= Silent period =

Second-language acquisition phase

The silent period (also called pre-production period) is a phase reported to have been observed in second-language acquisition where the learner does not yet produce but is actively processing the L2 (second language). This silent period has been claimed to be typically found in children and has been called the second stage of second language acquisition, following the use of L1 (native language) and preceding productive use of L2, and can last between a few weeks to a year. Generalizing how long this period may last is nearly impossible because it depends on many personal and individual variables that come into play.

While the silent period has received much endorsement from researchers and educators, some argue against the validity of such a period. There are debates surrounding its significance in language acquisition, of how language teachers should address such a period in school curriculum, and what exactly language learners are processing (or not) during such a period. The phenomena of the silent period is a theory attributed to Stephen D. Krashen.

== Controversy ==

There is controversy as to whether there is such a defined silent period of active learning. Studies in support of a silent period have used variable methods and definitions of silence. Some define it as the absence of any L2, while others define it as the absence of productive syntax in L2. Moreover, these studies were conducted across variable settings, and report a big range in the length of silent periods. Ultimately, even if these studies did properly establish a non-verbal phase, there is still a lack of evidence that it involves active learning, as opposed to general incomprehension or shyness.

The general concept of the silent period also seems at odds with the communicative nature of language and language acquisition.

== In language teaching ==
Strategies teachers can use to help children who are in the silent period include: asking the child to teach the teacher words in their language, having children draw a picture of their family and then asking them for details, watching the children on the playground to see if there is any verbalization outside of the classroom, having the children use their bodies to mime what they want to communicate, and asking children to draw what they are trying to say.

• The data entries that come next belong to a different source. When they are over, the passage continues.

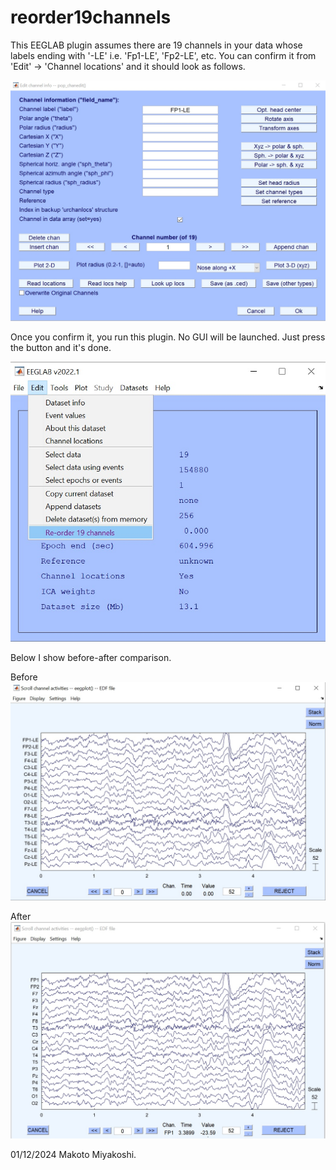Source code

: # reorder19channels
This EEGLAB plugin assumes there are 19 channels in your data whose labels ending with '-LE' i.e. 'Fp1-LE', 'Fp2-LE', etc. You can confirm it from 'Edit' -> 'Channel locations' and it should look as follows. 

![shot1.jpg](images/shot1.jpg)

Once you confirm it, you run this plugin. No GUI will be launched. Just press the button and it's done.

![shot4.jpg](images/shot4.jpg)

Below I show before-after comparison.

Before
![shot2.jpg](images/shot2.jpg)

After
![shot3.jpg](images/shot3.jpg)

01/12/2024 Makoto Miyakoshi.
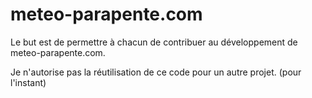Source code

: meteo-parapente.com
===================

Le but est de permettre à chacun de contribuer au développement de meteo-parapente.com.

Je n'autorise pas la réutilisation de ce code pour un autre projet. (pour l'instant)
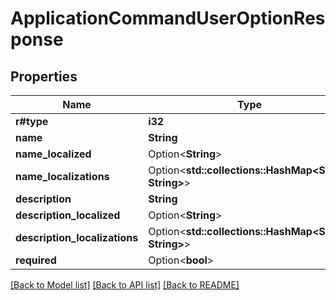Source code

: # ApplicationCommandUserOptionResponse

## Properties

Name | Type | Description | Notes
------------ | ------------- | ------------- | -------------
**r#type** | **i32** |  | 
**name** | **String** |  | 
**name_localized** | Option<**String**> |  | [optional]
**name_localizations** | Option<**std::collections::HashMap<String, String>**> |  | [optional]
**description** | **String** |  | 
**description_localized** | Option<**String**> |  | [optional]
**description_localizations** | Option<**std::collections::HashMap<String, String>**> |  | [optional]
**required** | Option<**bool**> |  | [optional]

[[Back to Model list]](../README.md#documentation-for-models) [[Back to API list]](../README.md#documentation-for-api-endpoints) [[Back to README]](../README.md)


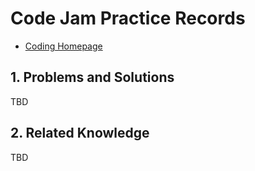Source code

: # Code Jam Practice Records
- [Coding Homepage](https://codejam.withgoogle.com/codejam/kickstart/)
## 1. Problems and Solutions
TBD
## 2. Related Knowledge
TBD
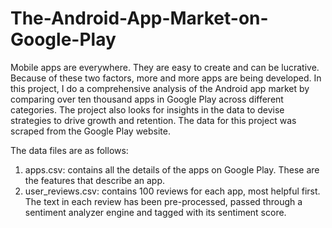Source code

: # The-Android-App-Market-on-Google-Play

Mobile apps are everywhere. They are easy to create and can be lucrative. Because of these two factors, more and more apps are being developed. In this project, I do a comprehensive analysis of the Android app market by comparing over ten thousand apps in Google Play across different categories. The project also looks for insights in the data to devise strategies to drive growth and retention. The data for this project was scraped from the Google Play website. 

The data files are as follows:  
1. apps.csv: contains all the details of the apps on Google Play. These are the features that describe an app. 
2. user_reviews.csv: contains 100 reviews for each app, most helpful first. The text in each review has been pre-processed, passed through a sentiment analyzer engine and tagged with its sentiment score.

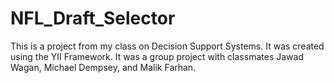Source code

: # NFL_Draft_Selector
This is a project from my class on Decision Support Systems. It was created using the YII Framework.  It was a group project with classmates Jawad Wagan, Michael Dempsey, and Malik Farhan.
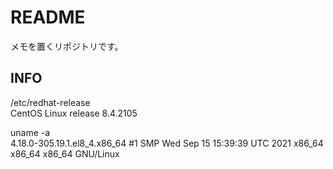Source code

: # README

メモを置くリポジトリです。

## INFO
/etc/redhat-release <br>
CentOS Linux release 8.4.2105

uname -a <br>
4.18.0-305.19.1.el8_4.x86_64 #1 SMP Wed Sep 15 15:39:39 UTC 2021 x86_64 x86_64 x86_64 GNU/Linux
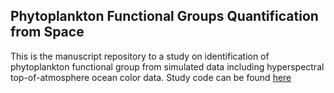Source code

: ## Phytoplankton Functional Groups Quantification from Space

This is the manuscript repository to a study on identification of phytoplankton functional group from simulated data including hyperspectral top-of-atmosphere ocean color data. Study code can be found [here](https://github.com/erdemkarakoylu/toa_2_phyto_ml/tree/main)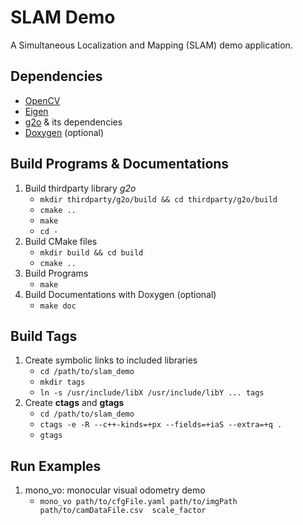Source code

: # SLAM Demo

A Simultaneous Localization and Mapping (SLAM) demo application.

## Dependencies
- [OpenCV](https://opencv.org/)
- [Eigen](http://eigen.tuxfamily.org)
- [g2o](https://github.com/RainerKuemmerle/g2o) & its dependencies
- [Doxygen](http://www.doxygen.nl/) (optional)

## Build Programs & Documentations
1. Build thirdparty library *g2o*
   - `mkdir thirdparty/g2o/build && cd thirdparty/g2o/build`
   - `cmake ..`
   - `make`
   - `cd -`
2. Build CMake files
   - `mkdir build && cd build`
   - `cmake ..`
3. Build Programs
   - `make`
4. Build Documentations with Doxygen (optional)
   - `make doc`

## Build Tags
1. Create symbolic links to included libraries
   - `cd /path/to/slam_demo`
   - `mkdir tags`
   - `ln -s /usr/include/libX /usr/include/libY ... tags`
2. Create **ctags** and **gtags**
   - `cd /path/to/slam_demo`
   - `ctags -e -R --c++-kinds=+px --fields=+iaS --extra=+q .`
   - `gtags`

## Run Examples
1. mono_vo: monocular visual odometry demo
   - `mono_vo path/to/cfgFile.yaml path/to/imgPath path/to/camDataFile.csv 
      scale_factor`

General support for a silent period of active learning leads to certain implications in language teaching. Educators are less likely to expect engagement from L2 learners early on in acquisition, and might not try to elicit speech from L2 learners. However, if the silent period is not empirically founded, or if it reflects general incomprehension or shyness rather than active learning, then these pedagogical methods have to be reevaluated.

The silent period has been used in language teaching methods such as Total Physical Response, the natural approach, and Automatic Language Growth.